You might want to use a format for which all of the MIME body parts
are stored in canonical form.  But the one thing you DO NOT want to do
is to translate certain kinds of body parts (like text) into the local
format, because then your (new) user agents will fight with your
translator about who should deal with which parts.

        I think Ned convinced me that as an IETF specification,
it is properly focused at on-the-wire operation.   Is there a way
we can,  without ruffling too many feathers,  put in some wording
that will make the MIME spec a better fit for these off-the-wire
square pegs?

MIME already goes to considerable effort to make sure that
"on-the-wire translated to local format via pre-MIME mechanisms" is

Quoted-printable was carefully defined in such a way that it works for
either ASCII or EBCDIC.  (The q-p sequence "ABCDE=46" translates into
"0x41 0x42 0x43 0x44 0x45 0x46" in canoncal form regardless of whether
the local charset is EBCDIC or ASCII.)

Base64 was also designed so that the encoded form could be translated
to and from EBCDIC without damaging the canonical form.  Trailing
SPACE characters were ignored in quoted-printable, base64, and
multipart boundary markers because of SPACE padding in fixed-length
record systems.  Line lengths in quoted-printable, base64, and header
fields with encoded-words were kept short so that they could fit into
the line-length limitations of the BITNET mail transport.

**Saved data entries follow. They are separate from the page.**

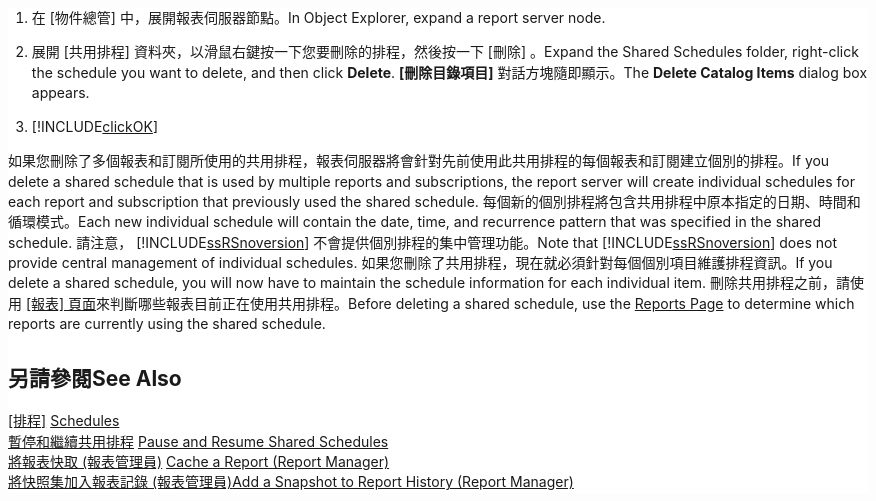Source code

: 1.  <span data-ttu-id="5dee4-244">在 [物件總管] 中，展開報表伺服器節點。</span><span class="sxs-lookup"><span data-stu-id="5dee4-244">In Object Explorer, expand a report server node.</span></span>  
  
2.  <span data-ttu-id="5dee4-245">展開 [共用排程] 資料夾，以滑鼠右鍵按一下您要刪除的排程，然後按一下 [刪除]  。</span><span class="sxs-lookup"><span data-stu-id="5dee4-245">Expand the Shared Schedules folder, right-click the schedule you want to delete, and then click **Delete**.</span></span> <span data-ttu-id="5dee4-246">**[刪除目錄項目]** 對話方塊隨即顯示。</span><span class="sxs-lookup"><span data-stu-id="5dee4-246">The **Delete Catalog Items** dialog box appears.</span></span>  
  
3.  [!INCLUDE[clickOK](../../includes/clickok-md.md)]  
  
 <span data-ttu-id="5dee4-247">如果您刪除了多個報表和訂閱所使用的共用排程，報表伺服器將會針對先前使用此共用排程的每個報表和訂閱建立個別的排程。</span><span class="sxs-lookup"><span data-stu-id="5dee4-247">If you delete a shared schedule that is used by multiple reports and subscriptions, the report server will create individual schedules for each report and subscription that previously used the shared schedule.</span></span> <span data-ttu-id="5dee4-248">每個新的個別排程將包含共用排程中原本指定的日期、時間和循環模式。</span><span class="sxs-lookup"><span data-stu-id="5dee4-248">Each new individual schedule will contain the date, time, and recurrence pattern that was specified in the shared schedule.</span></span> <span data-ttu-id="5dee4-249">請注意， [!INCLUDE[ssRSnoversion](../../includes/ssrsnoversion-md.md)] 不會提供個別排程的集中管理功能。</span><span class="sxs-lookup"><span data-stu-id="5dee4-249">Note that [!INCLUDE[ssRSnoversion](../../includes/ssrsnoversion-md.md)] does not provide central management of individual schedules.</span></span> <span data-ttu-id="5dee4-250">如果您刪除了共用排程，現在就必須針對每個個別項目維護排程資訊。</span><span class="sxs-lookup"><span data-stu-id="5dee4-250">If you delete a shared schedule, you will now have to maintain the schedule information for each individual item.</span></span> <span data-ttu-id="5dee4-251">刪除共用排程之前，請使用 [[報表] 頁面](../tools/schedule-properties-reports-page.md)來判斷哪些報表目前正在使用共用排程。</span><span class="sxs-lookup"><span data-stu-id="5dee4-251">Before deleting a shared schedule, use the [Reports Page](../tools/schedule-properties-reports-page.md) to determine which reports are currently using the shared schedule.</span></span>  
  
## <a name="see-also"></a><span data-ttu-id="5dee4-252">另請參閱</span><span class="sxs-lookup"><span data-stu-id="5dee4-252">See Also</span></span>  
 <span data-ttu-id="5dee4-253">[[排程]](schedules.md) </span><span class="sxs-lookup"><span data-stu-id="5dee4-253">[Schedules](schedules.md) </span></span>  
 <span data-ttu-id="5dee4-254">[暫停和繼續共用排程](pause-and-resume-shared-schedules.md) </span><span class="sxs-lookup"><span data-stu-id="5dee4-254">[Pause and Resume Shared Schedules](pause-and-resume-shared-schedules.md) </span></span>  
 <span data-ttu-id="5dee4-255">[將報表快取 &#40;報表管理員&#41;](../report-server/cache-a-report-report-manager.md) </span><span class="sxs-lookup"><span data-stu-id="5dee4-255">[Cache a Report &#40;Report Manager&#41;](../report-server/cache-a-report-report-manager.md) </span></span>  
 [<span data-ttu-id="5dee4-256">將快照集加入報表記錄 &#40;報表管理員&#41;</span><span class="sxs-lookup"><span data-stu-id="5dee4-256">Add a Snapshot to Report History &#40;Report Manager&#41;</span></span>](../report-server/add-a-snapshot-to-report-history-report-manager.md)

All of this was done so that you could use MIME with existing 822 UAs,
and without having to change that layer that translates between
on-the-wire and local format.

        I tried using a higher level name on CHARSET= once ... ONCE.
It didn't go over too well.   :-(    Latin-1 would apply equally well
to both  ISO-8859-1  and to  IBM CECP 1047,  which are the canonical
pair for ASCII/EBCDIC translation.   Any,  my test didn't work.

"Latin-1" is not a valid "character set" (as MIME defines the term)
because it doesn't define a unique mapping of octets to characters.
If you have a body part in canonical form with charset=Latin1, you
know what kind of characters might appear in the body part, but you
don't know what algorithm to use to translate those octets into

        More fundamental and basic than that:  let plain text
be plain text.   Let plain text on the EBCDIC systems be converted
into ASCII when it goes out into SMTP.

This is what happens now, no?  The only wierd thing is that the text
you compose on your local machine must be labelled as US-ASCII or some
such (even though it's really EBCDIC) if you're using your old
translator that isn't MIME-aware.  But -- as long as your local user
agents generate messages that look like ASCII messages that arrived
from elsewhere and were translated locally to EBCDIC -- what results
is not ambiguous. It's just wierd.


If you still want the "off-the-wire" format, I suggest you implement
it with new content-transfer-encodings.  Let the existing c-t-e's
retain their present meanings: treat them as if the characters in
these encodings were ASCII translated to your local character set.
Define new content-transfer-encodings for use only in "off-the-wire"
mail in your particular environment.  For instance, you could define a
"ibm-off-the-wire-binary" c-t-e that could contain arbitrary octet
sequences without encoding them as characters, and would also work
efficiently on your file system.  And you could define an
"ibm-off-the-wire-plain-text" encoding for text that was already in
the right format to be blatted to a 3270.  Do make sure that the new
encodings *never* leave your environment without being translated back
into a standard MIME "on-the-wire" c-t-e.

Once you have this, you could (if you wish) translate an incoming
message containing:

content-type: text/plain; charset=us-ascii
content-transfer-encoding: quoted-printable


content-type: text/plain; charset=ebcdic
content-transfer-encoding: ibm-off-the-wall-plain-text

because doing so would not create any ambiguity.